# Anleitung zum nSonic JPG-Compressor Tool



## Administrator (18. Juli 2005)

JPGCompressor – Bedienungsanleitung

Das kleine Software-Tool hat in seiner heutigen Version (6.1) – nur – zwei Funktionen: (1) Es komprimiert JPG-Fotos auf die gewünschte Größe, und zwar in sehr guter (!) Qualität. Wenn in Internetforen der Upload von Fotos erlaubt ist, dürfen diese bestimmte Maximalgrößen nicht überschreiten. Z.B. 800x800 Pixel, maximal 200 KB groß oder 640x480 Pixel (auch im Hochformat nicht höher als 480 Pixel !) und maximal 110 KB Dateigröße. In dem Tool kann der User für beliebig viele zu komprimierende Fotos („Batchverarbeitung“) die maximale Breite und Höhe eingeben, ferner die maximale Dateigröße. Die Fotos werden auf Klick hin mit einer frei zu bestimmenden Dateibezeichnung an einem frei zu wählenden Speicherort abgelegt. Die zweite Funktion, die das Tool bietet, ist eine Rahmenfunktion. Auf Wunsch versieht das Tool die Fotos mit einem „Bilderrahmen“. Diese Möglichkeit bieten oft umfangreiche Bildbearbeitungstools nicht. Der JPGCompressor ist aus ein meiner Sicht ein geniales Tool. „Leicht“ in jeder Hinsicht – was den Download und die Belastung der Festplatte betrifft, es fummelt nicht in der Registry herum, „leicht“ aber auch im Hinblick auf den Funktionsumfang. Nur: Was das Tool kann, das kann es gut. Leider sind die Menüs und Schaltflächen in englischer Sprache. 

Installation

Nach dem Download des ZIP-Files entpackt man ihn an den gewünschten Speicherort. Fertig. Will man das Tool wieder loswerden, löscht man die EXE-Datei. Es bleiben keine Spuren auf dem Rechner zurück.

Auszug der Datensätze ▸
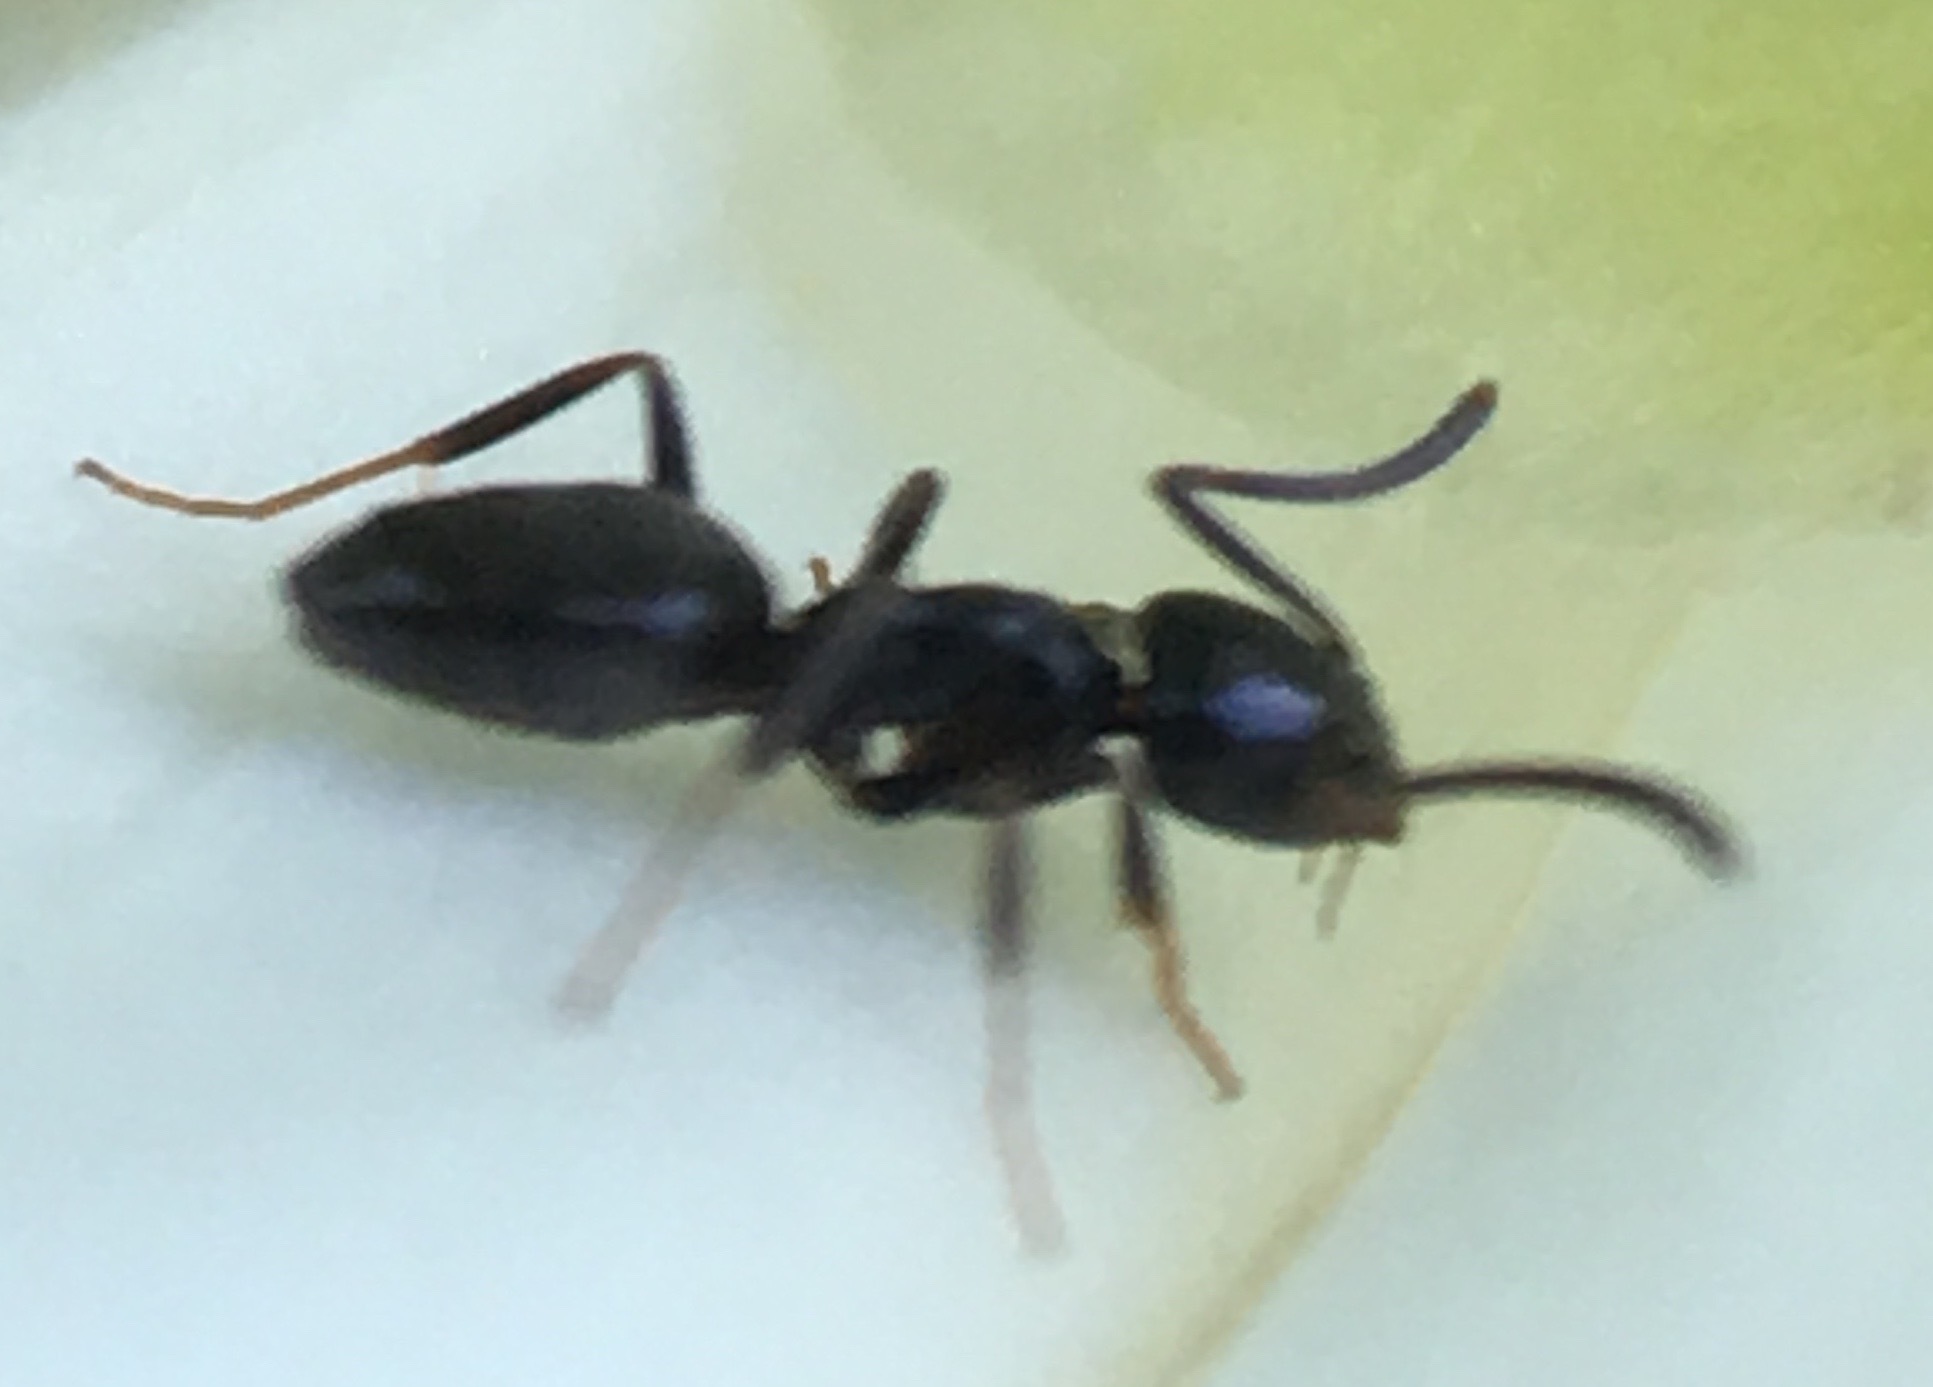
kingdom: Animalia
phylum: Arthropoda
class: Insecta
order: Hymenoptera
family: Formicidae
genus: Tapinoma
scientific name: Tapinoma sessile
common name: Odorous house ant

Übungsaufgaben ▸
1. Nenne alle Werte, die der Benutzer laut der Anleitung zum JPG-Compressor für die zu komprimierenden Fotos eingeben kann.
2. Gib für jede der folgenden Aussagen an, ob sie mit der Anleitung zum JPG-Compressor übereinstimmt, und belege deine Antwort mit dem wörtlichen Zitat: (a) Das Tool nimmt Änderungen in der Registry vor. (b) Die Menüs und Schaltflächen des Tools sind englischsprachig. (c) Um das Tool zu entfernen, löscht man die EXE-Datei.
3. Führe die Anleitung zum JPG-Compressor im Anschluss an ihren letzten Satz weiter.
Die Datensätze spielen hierfür keine Rolle.

Lösungen ▸
1. Die maximale Breite, die maximale Höhe und die maximale Dateigröße.

2.
(a) Nein: „es fummelt nicht in der Registry herum“
(b) Ja: „Leider sind die Menüs und Schaltflächen in englischer Sprache.“
(c) Ja: „Will man das Tool wieder loswerden, löscht man die EXE-Datei.“

3.
Die Auswahl der Fotos

Zuerst werden die zu bearbeitenden Fotos ausgewählt. Durch einen Klick auf die Schaltfläche „Add files“ öffnet sich ein Explorerfenster. Man wählt die zu bearbeitenden Fotos wie üblich aus – der Gebrauch der Shift- und der Strg-Taste ist möglich. Dabei ist es gleichgültig, ob es sich um Quer- oder Hochformatfotos handelt. Durch „Öffnen“ werden die ausgewählten Fotos in die Bearbeitungsliste gebracht, wo weitere Fotos hinzugefügt („Add files“) oder gelöscht werden können (markieren und Entf-Taste drücken).

Einstellen der Parameter der komprimierten Fotos

Sie können „Resize“ (~ „Größenveränderung“) oder „Reduce quality to max. ... KB“ („Qualität auf eine Dateigröße von maximal … KB reduzieren“) oder beide wählen: Anklicken, damit ein Häkchen vor der entsprechenden Zeile steht. (Wenn Sie das Häkchen setzen, dann aber keine Werte einsetzen, erhalten Sie eine Fehlermeldung, wenn Sie die Ausführung versuchen). Markieren Sie eine nach der anderen die grau dargestellten Nullen und geben Sie die maximal erlaubten Werte ein, z.B. 640x480, 110.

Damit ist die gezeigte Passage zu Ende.